Ante el frío pero exacto razonamiento, el sacerdote canoso se quedó sin palabras, Intentó pensar alguna réplica, pero finalmente permaneció en silencio. De todos modos, se giró decidido hacia Caterina, con cara de no darse por vencido, y miró con ojos implorantes a su superiora:

—Por favor…, eminencia…, yo… Esther…

—No. Imposible, Abel…, digo, padre Nightroad —dijo Caterina, negando serenamente con la cabeza ante las súplicas del sacerdote—. Entiendo perfectamente cómo os sentís. Yo también estoy muy preocupada por la hermana Esther. Pero la vampira aún se encuentra entre nosotros. Si vuelva a atacar, ¿quién estará aquí para defendernos de ella? ¿Quién nos defenderá a mí y a Alessandro? Sólo vos podéis hacerlo. Además, Abel…

El sacerdote se mordió los labios ante la serena reprimenda. En los ojos llorosos le danzaba la imagen de aquellos a quienes debía proteger. La cardenal lanzó su última frase hacia aquella mirada semejante a un lago invernal.

—¿Acaso para vos no tiene valor defendernos?

—…

Como si le hubieran cortado los hilos, el joven dejó caer los párpados. Cerró con fuerza los ojos y su rostro, con la expresión de quien acabara de beberse un veneno, perdió todo el color. Sin embargo, los labios se le abrieron aún un instante para escupir:

—Cobarde… Eso es un reproche cobarde, Caterina… No puedo creer que…

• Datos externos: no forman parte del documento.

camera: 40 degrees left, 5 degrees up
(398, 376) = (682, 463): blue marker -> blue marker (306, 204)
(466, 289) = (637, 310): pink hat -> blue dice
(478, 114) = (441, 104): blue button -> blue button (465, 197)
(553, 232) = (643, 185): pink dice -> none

Después de susurrar aquellas palabras, el sacerdote se dirigió a la puerta.

—¿Adónde vais, padre Nightroad? Estamos en plena reunión. ¡Volved de inmediato!

La voz reprendió con dureza a Abel, pero éste la ignoró y tendió la mano hacia el pomo. Sin cambiar de expresión, Tres alcanzó rápidamente a su compañero frente a la puerta…

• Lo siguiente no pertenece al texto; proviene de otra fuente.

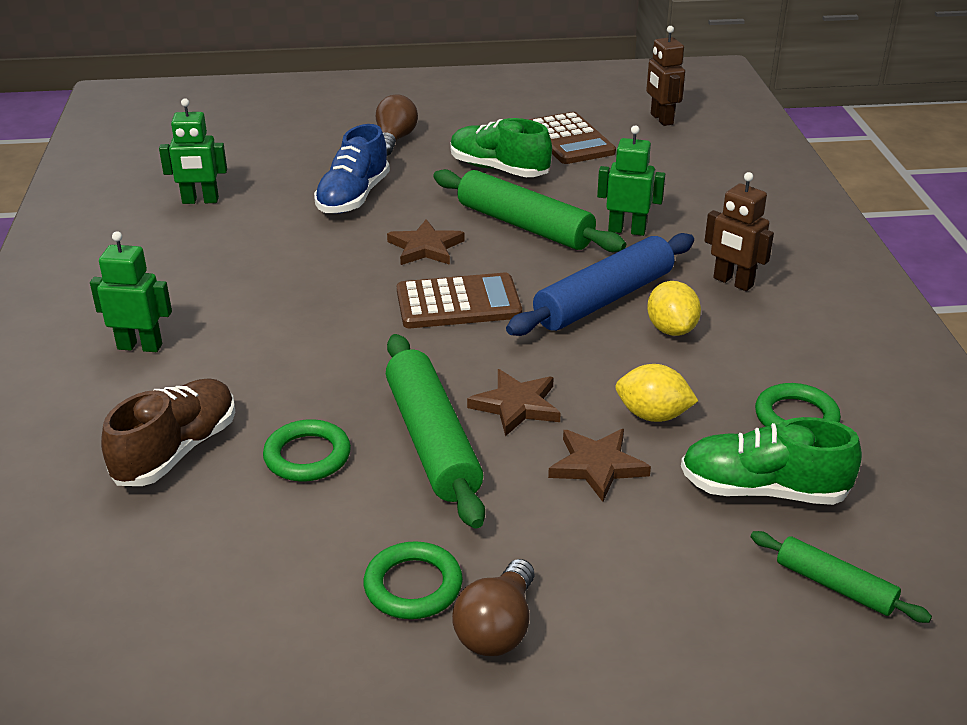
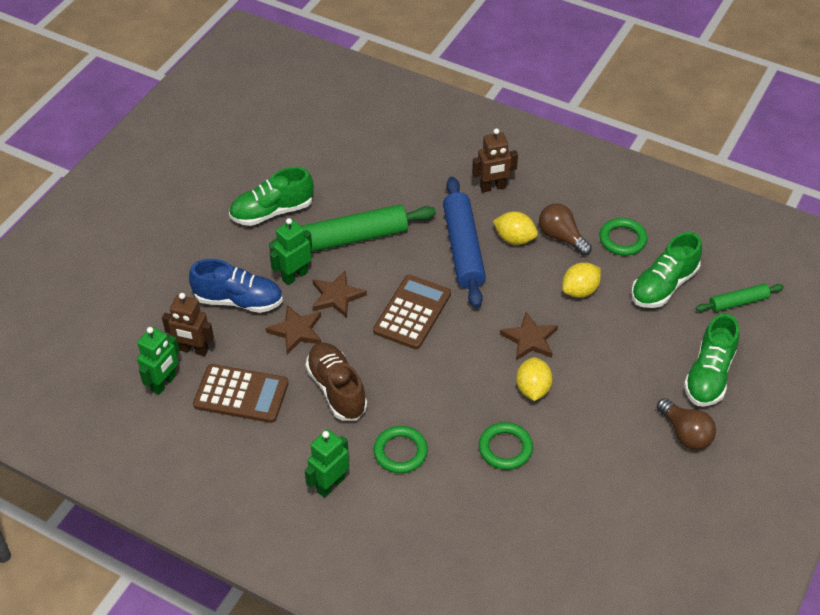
camera: 55 degrees left, 15 degrees up
(176, 451) = (456, 505): brown shoe -> brown shoe (337, 389)
(353, 197) = (238, 300): blue shoe -> blue shoe turned 45 degrees counterclockwise
(394, 140) = (177, 241): brown light bulb -> brown light bulb (561, 237)
(413, 586) = (636, 451): green ring -> green ring (400, 452)
(433, 441) = (533, 389): green rolling pin -> yellow lemon
(569, 140) = (267, 157): brown calculator -> brown calculator (241, 394)
(597, 466) = (602, 335): brown star -> brown star (296, 331)
(627, 230) = (401, 197): green robot -> green robot (295, 276)
(644, 610) = (709, 375): none -> green shoe
(661, 119) = (283, 100): brown robot -> brown robot (193, 350)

—No hace falta que le sigáis, padre Tres —dijo la cardenal, deteniendo al pequeño sacerdote con un gesto—. Aunque no le persigamos, el padre Nightroad no nos abandonará… Sé cómo es.

¿Qué era aquella expresión que pasó entonces por el rostro de la hermosa mujer?, disgusto consigo misma, ira… Un velo de dolor le ensombreció el rostro. Pero fue sólo un instante. Recuperando la serenidad en seguida, la cardenal le ordenó a su subordinado:

—Padre Tres, encargaos de la vigilancia de la catedral. Yo tengo que solucionar unos asuntos y acompañar luego a Su Santidad al hospital central. Encargaos de los preparativos.

—Positivo.

Aun después de haber recibido las órdenes, el soldado mecánico se quedó un instante de pie, como si quisiera decir algo, pero al final se retiró en silencio por la misma puerta que había usado su compañero.

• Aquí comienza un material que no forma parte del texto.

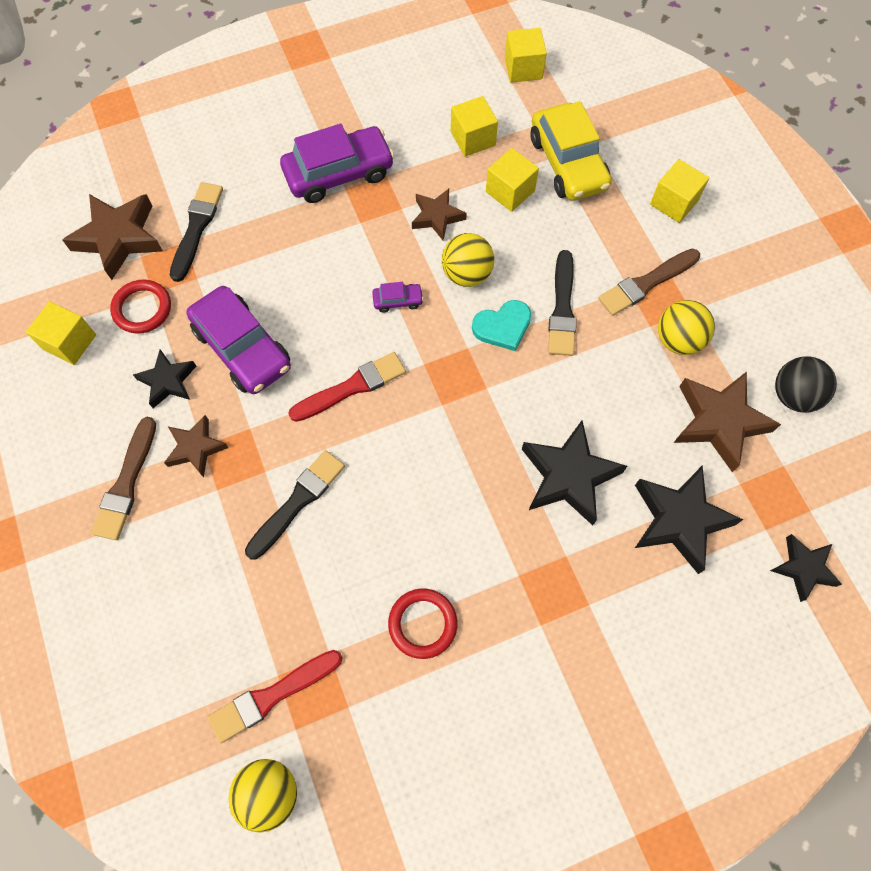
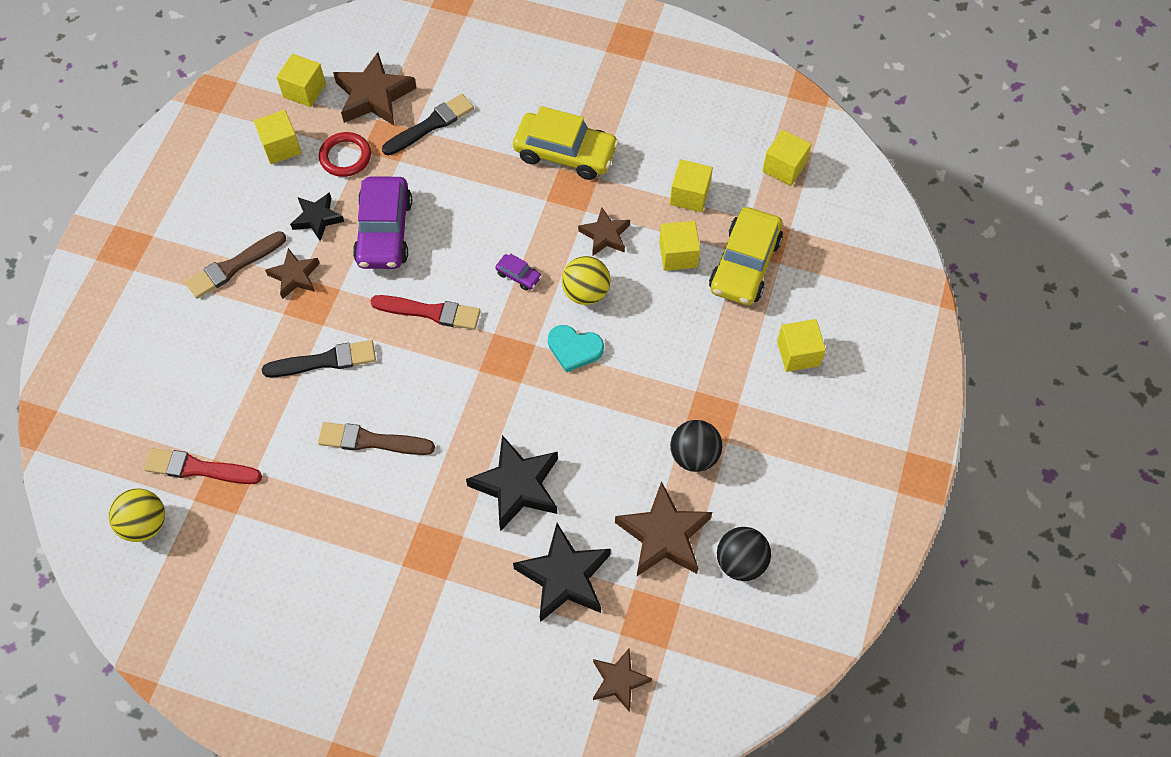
camera: 40 degrees right, 5 degrees down
(45, 277) = (304, 90): none -> yellow cube
(339, 173) = (565, 153): purple car -> yellow car
(422, 624) = (328, 501): red ring -> none
(562, 308) = (630, 368): black brush -> none
(646, 283) = (712, 397): brown brush -> brown brush (371, 441)
(678, 340) = (694, 455): yellow ball -> black ball
(803, 568) = (619, 681): black star -> brown star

Después de comprobar que el eco rítmico de las botas se había apagado por el pasillo, la cardenal se apoyó en el respaldo de la silla. Acercándose el pañuelo a los labios, tosió ligeramente…

—Una mujer odiosa… —gimió quedamente entre los labios con voz ronca.

Había tosido tanto que se le había roto la voz. Al ver la leve mancha rojiza que había aparecido en el encaje blanco del pañuelo, no había en su rostro ni sombra de la Dama de Hierro que causaba terror a todos.

—Soy…, soy una mujer odiosa.

Sin dejar de toser, lanzó el pañuelo ensangrentado a la chimenea.